Staunton, Apr. 26 – As in Soviet times, Moscow is seeking to downplay the problems ethnic Kazakhs face in China lest their problems lead to more outmigration of Kazakhs from China and increased tensions not only between Kazakhstan and China but also between Kazakhstan and Moscow.
In the 1960s and 1970s, approximately 11,000 ethnic Kazakhs came from China to Kazakhstan every year, although Moscow seldom said anything about that. Since 1991, approximately one-third of the 1.1 million ethnic Kazakhs who returned to Kazakhstan from abroad came from China.
So far this year, the share of ethnic Kazakhs who have returned to China is running at only half the rate it was, with 16.3 percent of all returnees to Kazakhstan coming from there. But that dip may be seasonal (rus.azattyq-ruhy.kz/society/48011-iz-kakikh-stran-v-kazakhstan-pribyvaiut-kandasy).
However that may be, Moscow is concerned about signs that the situation of ethnic Kazakhs in China is having an increasing impact on Kazakhstan because of concerns that their co-nationals in China are being subject to intense pressure to learn Chinese and other forms of Sinification.
The latest manifestation of this Russian concern comes from Moscow commentator Aleksey Baliyev who says that any fears Kazakhstan has are the product of Western efforts to drive a wedge between Kazakhstan, on the one hand, and China and Russia, on the other (vpoanalytics.com/2023/04/24/kazahi-v-kitae-mezhdu-integratsiej-yazykovoj-assimilyatsiej-i-migratsiej/).

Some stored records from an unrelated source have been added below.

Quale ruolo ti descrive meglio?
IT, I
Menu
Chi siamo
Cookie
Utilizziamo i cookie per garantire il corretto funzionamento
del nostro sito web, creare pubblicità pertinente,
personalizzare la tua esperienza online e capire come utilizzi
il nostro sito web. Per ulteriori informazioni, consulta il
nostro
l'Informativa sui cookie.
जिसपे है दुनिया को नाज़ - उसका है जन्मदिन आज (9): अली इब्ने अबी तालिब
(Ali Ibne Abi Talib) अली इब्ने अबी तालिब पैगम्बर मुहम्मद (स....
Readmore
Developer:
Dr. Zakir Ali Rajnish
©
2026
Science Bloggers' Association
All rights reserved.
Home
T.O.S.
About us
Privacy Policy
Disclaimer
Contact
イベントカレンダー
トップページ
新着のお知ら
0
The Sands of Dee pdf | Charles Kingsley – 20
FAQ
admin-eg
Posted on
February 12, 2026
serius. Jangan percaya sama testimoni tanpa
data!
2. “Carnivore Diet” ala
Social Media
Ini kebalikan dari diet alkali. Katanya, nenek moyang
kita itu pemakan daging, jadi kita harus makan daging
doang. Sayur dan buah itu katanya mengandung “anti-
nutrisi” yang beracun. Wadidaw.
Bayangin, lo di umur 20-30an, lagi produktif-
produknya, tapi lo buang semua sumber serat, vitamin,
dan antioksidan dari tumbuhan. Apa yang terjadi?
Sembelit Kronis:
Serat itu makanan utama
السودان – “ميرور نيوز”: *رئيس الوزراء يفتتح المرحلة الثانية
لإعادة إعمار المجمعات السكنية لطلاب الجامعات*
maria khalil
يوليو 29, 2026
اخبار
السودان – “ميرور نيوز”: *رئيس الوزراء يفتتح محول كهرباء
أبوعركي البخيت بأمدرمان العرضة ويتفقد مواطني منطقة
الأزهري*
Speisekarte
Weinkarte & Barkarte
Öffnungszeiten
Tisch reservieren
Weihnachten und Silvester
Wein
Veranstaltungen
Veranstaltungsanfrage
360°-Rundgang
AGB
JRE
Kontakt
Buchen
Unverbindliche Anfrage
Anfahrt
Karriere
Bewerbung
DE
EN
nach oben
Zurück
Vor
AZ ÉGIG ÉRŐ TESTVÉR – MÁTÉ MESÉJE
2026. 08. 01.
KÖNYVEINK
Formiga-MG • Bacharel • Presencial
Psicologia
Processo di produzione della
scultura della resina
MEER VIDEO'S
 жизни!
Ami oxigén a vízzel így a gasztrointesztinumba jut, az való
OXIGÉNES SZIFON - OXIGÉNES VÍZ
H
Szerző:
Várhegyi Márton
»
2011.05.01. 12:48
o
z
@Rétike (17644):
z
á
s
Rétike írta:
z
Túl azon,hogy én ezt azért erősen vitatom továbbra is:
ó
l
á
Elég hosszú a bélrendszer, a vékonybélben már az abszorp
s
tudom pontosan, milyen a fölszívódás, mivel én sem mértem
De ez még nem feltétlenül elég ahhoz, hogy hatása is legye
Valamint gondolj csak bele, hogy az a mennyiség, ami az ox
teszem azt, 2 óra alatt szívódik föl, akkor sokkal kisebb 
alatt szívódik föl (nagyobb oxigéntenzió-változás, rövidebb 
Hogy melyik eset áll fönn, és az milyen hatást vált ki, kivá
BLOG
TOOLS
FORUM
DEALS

Baliyev concedes that the ethnic Kazakhs in China are being subject to Sinification but argues that their language rights are nonetheless being protected and that Kazakhstan should not view what Beijing is doing as a threat to itself but rather as a means to further integrate the ethnic Kazakhs into Chinese society.
That argument is unlikely to impress many Kazakhs, but it may impress many who analyze what is going on in Central Asia with regard to China – and, indeed, it is entirely possible that Baliyev and other Moscow writers are more concerned about their judgments than they are about those of the Kazakhs.